Fizzy drink giant Coca Cola celebrated its 125th anniversary on May 8th. The celebration was indeed an excellent example of global media communications.
Aside from using its 26 storey building as a giant projection screen on its home town of Atlanta, Coke’s anniversary was homeaged by its fans world wide through social media and youtube. Coca Cola has 26 million ‘friends’ on its facebook page. In London too you can see the posters of its anniversary on the M4.

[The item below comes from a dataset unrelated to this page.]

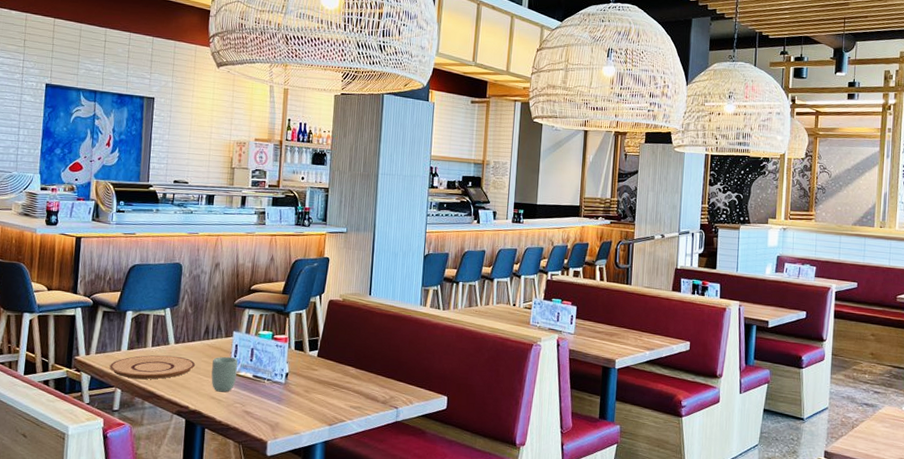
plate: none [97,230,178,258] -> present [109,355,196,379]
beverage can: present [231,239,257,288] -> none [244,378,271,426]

Michael Donnelly, group director WW Interactive Marketing, The Coca Cola Company presented at the Festival of Media in Montreux showing how the company, although global has a local approach to its fans. “Coke’s fans are the best supporters of the brand. We don’t intrude in the way they express themselves, we go in and listen to their conversation but not in a BIG company manner. We are not longer in control of the message.”
Coke is, no doubt one of the most iconic brands of our times. People identify with it and its unmistakable logo can be read by children before they learn the alphabet. For the anniversary, the company also open its doors to show all its memorabilia through out its history. Posters, cards, glasses, all manner of collective items were open to the public at its headquarters. They also invited fans to share what they have on their personal collections via the internet.

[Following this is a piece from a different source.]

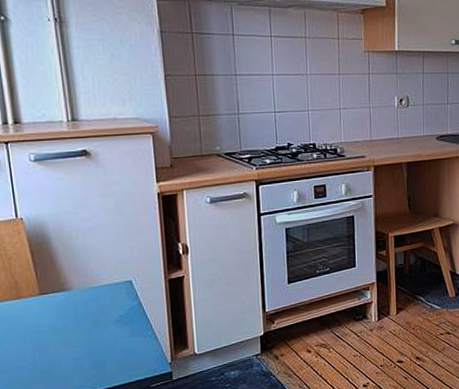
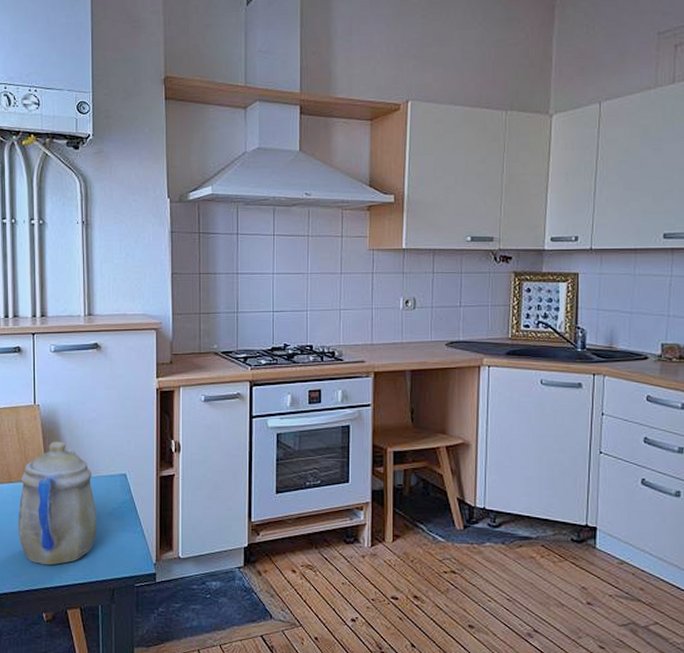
teapot: none [9,254,104,381] -> present [18,441,97,566]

John Pemberton, a chemist from Atlanta, Georgia, created the formula for Coca-Cola in May 1886 when he took a caramel-coloured liquid he’d put together down to Jacobs Pharmacy, where fizzy water is added. Frank Robinson, Pemberton’s book-keeper, names the drink Coca-Cola and writes it up in a formula that is still used today. Pemberton, who died in 1888, did not reap any of the commercial benefits from his invention.
By the middle of the First World War, the company decided on the design of the coke bottle by holding a public competition (an early form of experimental social marketing). It’s logo, image and message relating to having fun together, has not changed much in 125 years. Coke’s global success is undoubtedly a great example of the right kind of communication at all levels.